#### TASK
Where the line with "Federung, …" appears in the records below, start there and transcribe each line exactly through the last.

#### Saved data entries
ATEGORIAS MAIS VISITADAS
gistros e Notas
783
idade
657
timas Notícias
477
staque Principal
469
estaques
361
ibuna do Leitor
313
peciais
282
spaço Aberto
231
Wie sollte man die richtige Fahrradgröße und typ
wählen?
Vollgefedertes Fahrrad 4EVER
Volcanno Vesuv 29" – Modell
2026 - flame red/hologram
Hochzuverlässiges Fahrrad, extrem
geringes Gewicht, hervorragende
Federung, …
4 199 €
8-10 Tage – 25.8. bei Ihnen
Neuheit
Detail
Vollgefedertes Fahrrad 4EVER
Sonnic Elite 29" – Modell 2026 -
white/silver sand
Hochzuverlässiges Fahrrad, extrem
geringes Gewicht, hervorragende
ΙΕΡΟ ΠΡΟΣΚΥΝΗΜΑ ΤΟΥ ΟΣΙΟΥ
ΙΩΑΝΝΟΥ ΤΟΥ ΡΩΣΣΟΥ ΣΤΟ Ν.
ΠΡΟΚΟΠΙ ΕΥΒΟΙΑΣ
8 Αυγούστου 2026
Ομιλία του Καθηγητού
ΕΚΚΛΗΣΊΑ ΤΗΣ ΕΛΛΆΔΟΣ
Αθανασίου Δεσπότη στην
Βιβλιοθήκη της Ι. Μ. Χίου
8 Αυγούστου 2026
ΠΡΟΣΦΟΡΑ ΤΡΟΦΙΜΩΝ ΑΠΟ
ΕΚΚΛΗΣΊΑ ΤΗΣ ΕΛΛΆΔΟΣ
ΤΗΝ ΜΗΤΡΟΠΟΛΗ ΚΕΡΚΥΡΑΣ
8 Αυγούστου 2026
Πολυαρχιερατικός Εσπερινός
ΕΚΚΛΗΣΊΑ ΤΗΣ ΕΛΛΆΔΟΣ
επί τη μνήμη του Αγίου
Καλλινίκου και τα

#### EXPECTED ANSWER
Federung, …
4 199 €
8-10 Tage – 25.8. bei Ihnen
Neuheit
Detail
Vollgefedertes Fahrrad 4EVER
Sonnic Elite 29" – Modell 2026 -
white/silver sand
Hochzuverlässiges Fahrrad, extrem
geringes Gewicht, hervorragende
ΙΕΡΟ ΠΡΟΣΚΥΝΗΜΑ ΤΟΥ ΟΣΙΟΥ
ΙΩΑΝΝΟΥ ΤΟΥ ΡΩΣΣΟΥ ΣΤΟ Ν.
ΠΡΟΚΟΠΙ ΕΥΒΟΙΑΣ
8 Αυγούστου 2026
Ομιλία του Καθηγητού
ΕΚΚΛΗΣΊΑ ΤΗΣ ΕΛΛΆΔΟΣ
Αθανασίου Δεσπότη στην
Βιβλιοθήκη της Ι. Μ. Χίου
8 Αυγούστου 2026
ΠΡΟΣΦΟΡΑ ΤΡΟΦΙΜΩΝ ΑΠΟ
ΕΚΚΛΗΣΊΑ ΤΗΣ ΕΛΛΆΔΟΣ
ΤΗΝ ΜΗΤΡΟΠΟΛΗ ΚΕΡΚΥΡΑΣ
8 Αυγούστου 2026
Πολυαρχιερατικός Εσπερινός
ΕΚΚΛΗΣΊΑ ΤΗΣ ΕΛΛΆΔΟΣ
επί τη μνήμη του Αγίου
Καλλινίκου και τα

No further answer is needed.